What doesn’t concern Beltran is the age difference between his opponent and himself. Despite the 30-year-old Ramirez being in his physical prime for the sport, the elder boxer said he feels ready for this challenge and has learned how to listen to his body while training over the past two decades. Beltran recalls numerous times he overtrained as a young fighter, which ultimately took a toll and limited his abilities in the ring, he said.
“I wish I knew then what I know now, but experience comes with age,” he says. “At this stage in my career, I’m feeling really good but we’ve had to make some adjustments. I pay attention to my body and try to train hard, but smart and get more rest. You can be 40 years old or 20 years old, but if you don’t train smart you’re not going to get the most out of yourself.”
The last time Beltran fought under Phoenix lights was during his first WBO world lightweight title defense against Jose Pedraza in 2018, a fight Beltran lost by unanimous decision. He received another title shot the following year — this time for the IBF world lightweight title against Richard Commey — but was stopped in the eighth round after catching one of Commey’s devastating left hooks.
The pandemic put the breaks on Beltran’s comeback. He parted ways with his previous promoter, Top Rank, after the Commey fight in 2019 and is now a free agent. While he said he would love to get another title shot someday, he knows Father Time is close by and retirement is inevitable.
“To be honest, I’m feeling good right now and I’m not thinking about a time limit. But I’ve got to be realistic and I don’t think I’ll be doing this too long,” Beltran says. “Right now, the timing is crucial. I have to make sure I’m using it effectively because I’m running out of time. It might be one year or two years, maybe even three or more. You never know, right?”

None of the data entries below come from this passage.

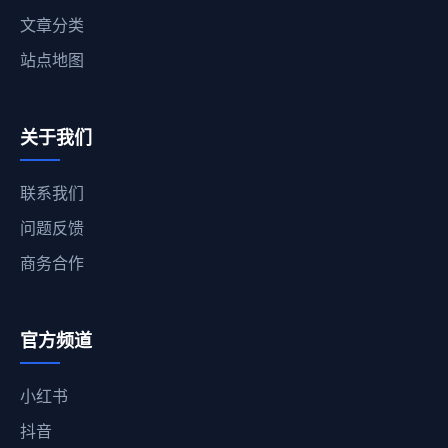
文章分类
站点地图
关于我们
联系我们
问题反馈
商务合作
官方频道
小红书
抖音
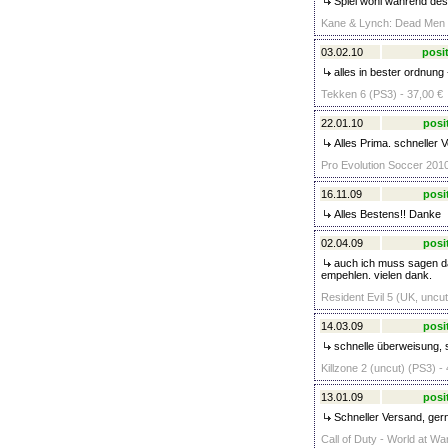
Spiel wohl während des
Kane & Lynch: Dead Men (
03.02.10
posit
alles in bester ordnung
Tekken 6 (PS3) - 37,00 €
22.01.10
posi
Alles Prima. schneller 
Pro Evolution Soccer 2010
16.11.09
posi
Alles Bestens!! Danke
02.04.09
posi
auch ich muss sagen da
empehlen. vielen dank.
Resident Evil 5 (UK, uncut
14.03.09
posi
schnelle überweisung, se
Killzone 2 (uncut) (PS3) -
13.01.09
posi
Schneller Versand, gern
Call of Duty - World at Wa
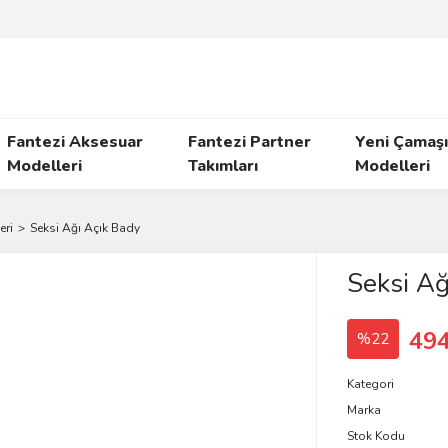
Fantezi Aksesuar
Fantezi Partner
Yeni Çamaşı
Modelleri
Takımları
Modelleri
eri
Seksi Ağı Açık Bady
Seksi Ağ
494
%22
Kategori
Marka
Stok Kodu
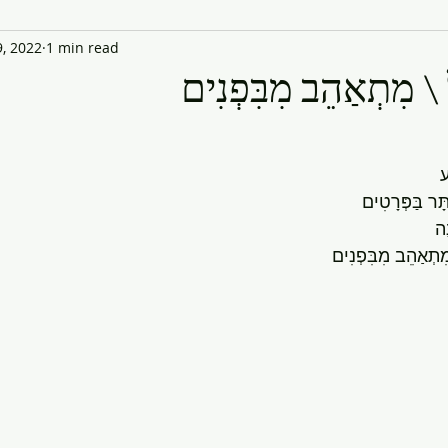
, 2022
1 min read
 \ מִתְאַהֵב מִבִּפְנִים
ע
תָּר בַּפְּרָטִים
ָה
מִתְאַהֵב מִבִּפְנִים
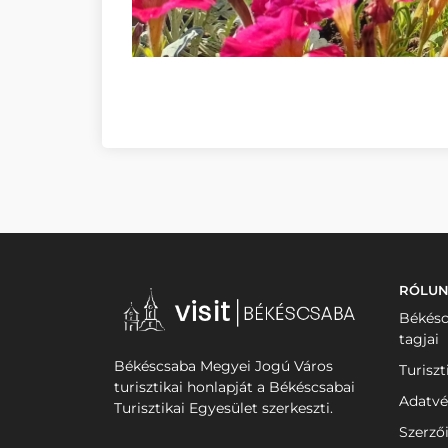
RÓLU
Békésc
tagjai
Békéscsaba Megyei Jogú Város
Turiszt
turisztikai honlapját a Békéscsabai
Adatvé
Turisztikai Egyesület szerkeszti.
Szerző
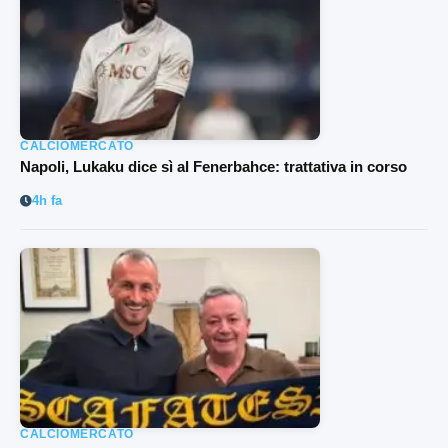
CALCIOMERCATO
Napoli, Lukaku dice sì al Fenerbahce: trattativa in corso
4h fa
CALCIOMERCATO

Beltran’s not the only local boxer on the Brawl in the Barrio card. Phoenix’s own Danny Barrios (6-0, 2 KOs) will also be fighting in Glendale, though his opponent has not been named as of press time. The 23-year-old fighter said it doesn’t matter who steps into the ring on fight night because he trains for every bout as if he’s preparing for a championship match.
“My mentality is to always be training like I’m fighting for a world title,” Barrios says. “I’m always going to have a plan and if I have to adjust, I’ll adjust in the ring.”
Barrios was born in Des Moines, but his family moved to the Glendale area when he was a young boy after his father was incarcerated. His sadness and anger over the situation led the young boxer to a life of fighting, he said.
“Growing up, I had a lot of stuff on my mind because my dad wasn’t here, you know? I would always use that and take it out on other people. I was really bad and got into a lot of fights as a kid,” Barrios says. “My brother was telling me I should get into boxing, so I gave it a try and fell in love with the sport.”
Barrios recently started working with trainer Hector Castro at No Flinching Boxing Gym to help build power behind his punches after noticing the bulk of his fights ended in a decision. After working with Castro over the past few months, the young fighter won his last match against Edward Ceballos (9-4-1, 4 KOs) by knockout in July — the first KO of Barrios’ professional career.
“Hector is taking me to a whole different level. He’s more about power and punching more often,” Barrios said. “My last trainer would have me train for like an hour and that wasn’t really helping me. Now I’m getting a lot of hours in the gym and it’s starting to pay off.”
The undefeated boxer sayshis primary focus moving forward is to become a top boxer. Holding on to his perfect record comes second.
“Every fighter’s dream is to be undefeated and that’s my dream too, but I’m not scared to lose my record or scared to lose a fight,” Barrios says. “It’s just going to make me more motivated than I am right now.”
Brawl in the Barrio. Friday, October 1. Glendale Civic Center, 5750 West Glenn Drive, Glendale. 5:30 p.m. doors, 7 p.m. first bell. Tickets start at $40. Visit delsolpromotions.com.